A few weeks ago, I contacted my bank to query a financial transaction. In SouthAfrica (where I reside), banks and other financial services providers were classified as ‘essential services’ during our country’s lockdown, so presumably it created the expectation that it would be business as usual.
Far from it. The call centre was operating on skeleton staff and most queries were directed to an online chatbot, which is quite functional for addressing basic banking queries, but then connects you to a live operator for more complex queries. Having been quickly shuffled to an operator, I was then informed that I was number 1176 in the queue. Unbelievably, having lodged the query mid-afternoon, I received a ping at 7am the next morning. I had a minute or two to respond, in which time I was unable to and subsequently lost the conversation thread, which was then closed.
Why are so many chatbots so bad?
I find it amazing and deeply depressing in equal measures that banks – who have been striving for more than two decades to reduce costs (as the sector is highly competitive) are not able to operate more efficiently in automating customer engagement.
If any industry in the world is capable of developing viable and working technology – in this case chatbots – you would expect it to be South Africa’s highly innovative banking sector, which scoops international awards and accolades year after year for global banking innovation. This is largely due to the industry’s incredible response to the many challenges relating to opening up the sector to much of the country’s population after being largely excluded from the formal banking sector during Apartheid. In short, banking in South Africa had to become simpler and more efficient as banks jostled for market share.
So the question now as the new Covid-19 reality is exposing is: why are banks and other consumer-facing industries so bad at developing functional chatbots that would obviously be highly beneficial for business, but more importantly, enable continuing engagement with consumers despite current and possible future restrictions on movement?
The missing skills in chatbot creation
A research paper published by Oracle, entitled ‘Can Virtual Experiences Replace Reality’, reveals that four out of five companies globally plan to have some kind of chatbot by 2020. This suggests that companies understand the value proposition of automation via chatbots, it is now a question about how to get it right.
The reality is that advances in artificial intelligence have improved chatbot capability in leaps and bounds since Alan Turing proposed the question in 1950: Can computers think?
In reality, however, there are mainly two technologies required to build a functional chatbot: natural language processing (NLP) and machinelearning. Herein lies the problem.
Machine learning and development skills are readily available. But natural language processing and linguistics skills are in extremely short supply. And the truth of the matter is that machine learning and artificial intelligence account for nothing if a chatbot does not understand natural language inputs, is capable of structuring and storing that data and is not able to execute commands via conversational inputs.
How can chatbots improve their reputation?
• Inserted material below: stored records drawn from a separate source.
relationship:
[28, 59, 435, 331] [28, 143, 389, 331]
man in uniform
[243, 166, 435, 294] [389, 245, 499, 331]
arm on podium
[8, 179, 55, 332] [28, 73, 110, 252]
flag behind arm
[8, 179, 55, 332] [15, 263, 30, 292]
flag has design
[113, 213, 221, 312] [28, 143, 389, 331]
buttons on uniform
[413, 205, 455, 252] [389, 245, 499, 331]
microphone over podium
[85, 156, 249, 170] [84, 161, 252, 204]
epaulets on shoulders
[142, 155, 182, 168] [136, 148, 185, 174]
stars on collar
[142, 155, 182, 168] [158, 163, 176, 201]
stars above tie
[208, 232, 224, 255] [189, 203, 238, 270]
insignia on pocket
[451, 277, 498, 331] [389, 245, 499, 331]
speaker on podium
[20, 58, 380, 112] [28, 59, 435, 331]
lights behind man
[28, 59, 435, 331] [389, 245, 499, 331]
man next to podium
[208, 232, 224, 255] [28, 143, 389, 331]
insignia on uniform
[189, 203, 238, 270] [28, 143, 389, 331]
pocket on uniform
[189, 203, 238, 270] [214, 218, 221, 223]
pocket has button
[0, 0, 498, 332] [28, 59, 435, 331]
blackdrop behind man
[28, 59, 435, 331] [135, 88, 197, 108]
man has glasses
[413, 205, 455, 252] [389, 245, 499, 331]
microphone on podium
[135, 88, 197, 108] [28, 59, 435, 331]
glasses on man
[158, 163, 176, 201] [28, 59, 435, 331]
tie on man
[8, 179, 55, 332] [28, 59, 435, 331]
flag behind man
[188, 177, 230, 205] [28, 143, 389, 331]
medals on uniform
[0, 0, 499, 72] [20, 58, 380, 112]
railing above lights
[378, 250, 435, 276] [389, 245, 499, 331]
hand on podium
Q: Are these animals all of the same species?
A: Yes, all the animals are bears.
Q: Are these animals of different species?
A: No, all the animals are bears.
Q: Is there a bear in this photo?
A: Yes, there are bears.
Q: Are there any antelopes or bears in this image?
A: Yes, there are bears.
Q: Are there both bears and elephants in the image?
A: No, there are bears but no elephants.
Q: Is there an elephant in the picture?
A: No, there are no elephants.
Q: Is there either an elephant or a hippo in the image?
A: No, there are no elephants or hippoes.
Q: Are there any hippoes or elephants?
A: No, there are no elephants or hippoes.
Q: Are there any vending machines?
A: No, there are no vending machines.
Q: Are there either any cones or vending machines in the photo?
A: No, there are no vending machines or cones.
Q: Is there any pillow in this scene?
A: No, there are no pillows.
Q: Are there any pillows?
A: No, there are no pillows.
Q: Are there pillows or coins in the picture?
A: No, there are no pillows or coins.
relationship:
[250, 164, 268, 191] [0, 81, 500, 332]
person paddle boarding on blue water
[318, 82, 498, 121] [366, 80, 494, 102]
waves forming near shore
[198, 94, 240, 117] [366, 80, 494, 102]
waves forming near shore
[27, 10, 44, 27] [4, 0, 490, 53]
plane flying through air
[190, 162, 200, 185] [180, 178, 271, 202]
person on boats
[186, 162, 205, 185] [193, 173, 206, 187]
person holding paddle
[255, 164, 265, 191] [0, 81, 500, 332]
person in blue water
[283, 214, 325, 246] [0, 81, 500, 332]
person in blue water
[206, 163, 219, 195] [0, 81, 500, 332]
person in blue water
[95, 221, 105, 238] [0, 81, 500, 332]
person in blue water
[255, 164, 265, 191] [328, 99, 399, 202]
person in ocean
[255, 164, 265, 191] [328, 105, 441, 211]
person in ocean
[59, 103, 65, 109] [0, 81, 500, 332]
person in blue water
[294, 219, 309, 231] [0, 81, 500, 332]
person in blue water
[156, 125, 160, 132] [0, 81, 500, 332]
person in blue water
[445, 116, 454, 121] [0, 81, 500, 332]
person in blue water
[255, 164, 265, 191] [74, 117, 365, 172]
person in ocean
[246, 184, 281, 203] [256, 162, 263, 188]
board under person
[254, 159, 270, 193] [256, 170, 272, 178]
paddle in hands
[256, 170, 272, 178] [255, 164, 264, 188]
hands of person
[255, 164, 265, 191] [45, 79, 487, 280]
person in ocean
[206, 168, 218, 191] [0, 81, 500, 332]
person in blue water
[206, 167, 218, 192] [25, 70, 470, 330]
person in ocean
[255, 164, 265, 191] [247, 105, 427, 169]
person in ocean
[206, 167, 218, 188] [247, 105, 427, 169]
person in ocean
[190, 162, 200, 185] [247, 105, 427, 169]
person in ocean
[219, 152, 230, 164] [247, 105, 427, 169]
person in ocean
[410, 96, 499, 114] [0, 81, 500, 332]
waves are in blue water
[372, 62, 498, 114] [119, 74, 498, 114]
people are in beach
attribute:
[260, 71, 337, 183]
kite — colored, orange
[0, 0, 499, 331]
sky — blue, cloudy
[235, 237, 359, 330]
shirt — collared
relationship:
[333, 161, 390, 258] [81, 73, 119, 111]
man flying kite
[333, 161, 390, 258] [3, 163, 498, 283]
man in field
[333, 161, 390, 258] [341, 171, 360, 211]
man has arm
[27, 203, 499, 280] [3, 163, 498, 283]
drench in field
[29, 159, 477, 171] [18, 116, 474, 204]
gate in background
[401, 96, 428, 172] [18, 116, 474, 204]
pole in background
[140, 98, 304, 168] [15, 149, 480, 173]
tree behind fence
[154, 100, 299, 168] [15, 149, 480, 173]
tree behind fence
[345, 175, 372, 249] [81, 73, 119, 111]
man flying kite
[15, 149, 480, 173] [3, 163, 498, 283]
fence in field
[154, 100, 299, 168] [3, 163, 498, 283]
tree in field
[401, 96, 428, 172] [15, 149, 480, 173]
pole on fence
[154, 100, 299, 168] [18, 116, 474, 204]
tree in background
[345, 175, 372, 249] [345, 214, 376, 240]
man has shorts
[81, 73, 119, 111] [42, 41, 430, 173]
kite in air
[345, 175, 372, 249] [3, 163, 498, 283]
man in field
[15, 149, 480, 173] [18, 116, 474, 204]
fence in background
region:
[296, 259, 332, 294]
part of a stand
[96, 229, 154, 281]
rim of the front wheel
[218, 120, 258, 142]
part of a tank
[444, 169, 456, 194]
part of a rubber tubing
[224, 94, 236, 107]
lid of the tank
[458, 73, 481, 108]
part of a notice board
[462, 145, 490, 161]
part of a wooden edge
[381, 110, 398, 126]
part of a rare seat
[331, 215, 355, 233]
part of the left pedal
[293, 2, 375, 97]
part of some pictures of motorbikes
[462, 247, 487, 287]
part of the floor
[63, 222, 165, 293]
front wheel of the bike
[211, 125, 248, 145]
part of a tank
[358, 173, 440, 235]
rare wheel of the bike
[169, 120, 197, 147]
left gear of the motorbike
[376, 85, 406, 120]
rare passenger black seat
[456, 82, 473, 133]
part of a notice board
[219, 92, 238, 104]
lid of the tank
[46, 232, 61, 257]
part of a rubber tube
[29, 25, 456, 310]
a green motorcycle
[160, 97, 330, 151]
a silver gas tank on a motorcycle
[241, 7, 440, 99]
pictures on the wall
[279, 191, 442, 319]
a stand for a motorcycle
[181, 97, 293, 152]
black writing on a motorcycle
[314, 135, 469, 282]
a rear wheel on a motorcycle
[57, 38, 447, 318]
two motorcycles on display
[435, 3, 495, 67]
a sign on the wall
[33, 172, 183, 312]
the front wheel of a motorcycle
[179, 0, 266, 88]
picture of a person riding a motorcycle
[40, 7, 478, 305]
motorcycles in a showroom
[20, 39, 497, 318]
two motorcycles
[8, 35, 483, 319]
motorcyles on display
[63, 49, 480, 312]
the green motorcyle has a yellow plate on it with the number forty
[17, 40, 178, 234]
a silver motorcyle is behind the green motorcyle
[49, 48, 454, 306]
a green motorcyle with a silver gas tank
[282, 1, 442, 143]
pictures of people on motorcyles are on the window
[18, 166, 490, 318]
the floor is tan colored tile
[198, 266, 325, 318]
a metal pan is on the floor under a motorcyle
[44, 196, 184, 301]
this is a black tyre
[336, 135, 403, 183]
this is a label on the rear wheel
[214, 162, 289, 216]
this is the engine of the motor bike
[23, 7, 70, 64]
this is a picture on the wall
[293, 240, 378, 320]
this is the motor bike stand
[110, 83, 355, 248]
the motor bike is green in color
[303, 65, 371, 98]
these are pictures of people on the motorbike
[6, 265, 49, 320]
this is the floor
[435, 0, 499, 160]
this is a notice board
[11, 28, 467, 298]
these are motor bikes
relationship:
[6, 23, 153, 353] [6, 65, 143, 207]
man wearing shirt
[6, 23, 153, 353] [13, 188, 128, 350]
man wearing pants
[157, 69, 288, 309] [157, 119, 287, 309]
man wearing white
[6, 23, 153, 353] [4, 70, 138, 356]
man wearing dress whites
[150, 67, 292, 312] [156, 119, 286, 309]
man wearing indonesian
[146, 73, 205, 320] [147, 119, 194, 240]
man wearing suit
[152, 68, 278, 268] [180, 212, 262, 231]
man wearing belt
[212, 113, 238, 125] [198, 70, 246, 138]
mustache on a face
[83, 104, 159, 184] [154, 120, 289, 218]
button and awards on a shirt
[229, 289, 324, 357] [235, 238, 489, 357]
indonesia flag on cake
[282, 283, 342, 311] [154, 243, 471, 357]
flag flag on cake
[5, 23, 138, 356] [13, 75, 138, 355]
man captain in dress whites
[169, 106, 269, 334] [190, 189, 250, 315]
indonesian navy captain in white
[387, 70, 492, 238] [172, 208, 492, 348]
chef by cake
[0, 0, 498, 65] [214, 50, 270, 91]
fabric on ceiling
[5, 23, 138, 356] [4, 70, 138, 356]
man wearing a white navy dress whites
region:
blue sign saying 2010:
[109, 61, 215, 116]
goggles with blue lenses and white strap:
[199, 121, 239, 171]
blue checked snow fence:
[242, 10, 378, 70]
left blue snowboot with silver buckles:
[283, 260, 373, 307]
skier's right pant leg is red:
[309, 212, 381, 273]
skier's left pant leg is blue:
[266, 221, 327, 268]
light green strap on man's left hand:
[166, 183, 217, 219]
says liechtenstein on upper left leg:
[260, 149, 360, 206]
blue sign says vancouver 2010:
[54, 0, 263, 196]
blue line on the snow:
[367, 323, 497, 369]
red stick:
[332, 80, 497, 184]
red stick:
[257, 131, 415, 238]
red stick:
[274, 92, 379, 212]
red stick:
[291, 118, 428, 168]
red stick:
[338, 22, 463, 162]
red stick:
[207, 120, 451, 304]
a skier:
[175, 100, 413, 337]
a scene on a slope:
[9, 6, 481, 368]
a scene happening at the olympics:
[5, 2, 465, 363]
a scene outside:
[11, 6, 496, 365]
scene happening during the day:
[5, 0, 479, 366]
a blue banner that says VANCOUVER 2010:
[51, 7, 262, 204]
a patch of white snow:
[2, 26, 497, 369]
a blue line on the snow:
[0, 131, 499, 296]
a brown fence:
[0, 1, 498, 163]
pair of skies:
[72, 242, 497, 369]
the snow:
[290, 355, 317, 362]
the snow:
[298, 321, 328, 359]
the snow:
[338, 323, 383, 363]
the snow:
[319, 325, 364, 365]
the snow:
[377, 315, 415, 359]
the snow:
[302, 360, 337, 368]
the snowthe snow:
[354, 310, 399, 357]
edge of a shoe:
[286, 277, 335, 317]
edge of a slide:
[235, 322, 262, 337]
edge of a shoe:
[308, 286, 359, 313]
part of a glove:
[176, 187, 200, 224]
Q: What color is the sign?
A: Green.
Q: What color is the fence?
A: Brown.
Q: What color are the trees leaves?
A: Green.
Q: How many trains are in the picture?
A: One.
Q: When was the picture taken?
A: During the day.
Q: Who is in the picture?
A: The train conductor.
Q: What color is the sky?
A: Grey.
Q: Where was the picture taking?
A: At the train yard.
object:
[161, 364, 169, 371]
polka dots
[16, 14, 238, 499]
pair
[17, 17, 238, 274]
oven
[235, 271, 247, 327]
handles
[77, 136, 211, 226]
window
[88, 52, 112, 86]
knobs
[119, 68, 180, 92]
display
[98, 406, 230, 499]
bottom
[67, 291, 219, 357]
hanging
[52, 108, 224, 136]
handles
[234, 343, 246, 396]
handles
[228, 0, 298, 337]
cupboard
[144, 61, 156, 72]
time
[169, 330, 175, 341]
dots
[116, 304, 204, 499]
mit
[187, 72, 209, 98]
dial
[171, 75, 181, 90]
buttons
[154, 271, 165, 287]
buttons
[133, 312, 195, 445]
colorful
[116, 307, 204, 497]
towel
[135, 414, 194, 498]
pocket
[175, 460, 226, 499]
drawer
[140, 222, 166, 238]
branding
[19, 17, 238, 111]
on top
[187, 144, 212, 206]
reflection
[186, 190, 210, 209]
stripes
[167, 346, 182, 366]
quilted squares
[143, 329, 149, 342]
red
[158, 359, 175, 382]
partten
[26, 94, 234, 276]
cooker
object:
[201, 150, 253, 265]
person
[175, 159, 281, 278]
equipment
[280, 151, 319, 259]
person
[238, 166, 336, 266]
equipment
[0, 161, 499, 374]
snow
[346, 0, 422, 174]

A few years ago, my previous company Ubiquity Consulting conducted the most comprehensive study ever conducted on South Africa’s banking industry by mining every snippet of conditional online data generated by customers. The study, driven by NLP to structure the data, opened the door to meeting with most of the country’s banks who were all keen to understand our methodology. To our surprise, not a single data scientist or business intelligence analyst in those meetings had a proficient understanding of NLP or any such skills.
While universities in South Africa, Europe, the US and other markets are producing NLP graduates at a reasonable pace, I suspect that the demand for these (and related linguistics) skills will significantly outstrip supply over the short and medium term.
In the interim, one of my main concerns, is that chatbot technology as a viable engagement platform, runs the risk of becoming commercially unviable for companies as poor adoption and retention rates gives the tech a bad rep.
For the technology to succeed chatbots must not only respond robustly to Turing’s ‘Can computers think’ question, which they can, but chatbots must also mimic the way humans communicate. I want to text a chatbot that communicates similar to the way I do and I want a chatbot to fulfil a query, or escalate it someone who can address it quickly, without me having to exert more effort. Herein lies the opportunity for chatbots to shine.
This will be a significant competitive advantage for those companies that get it right.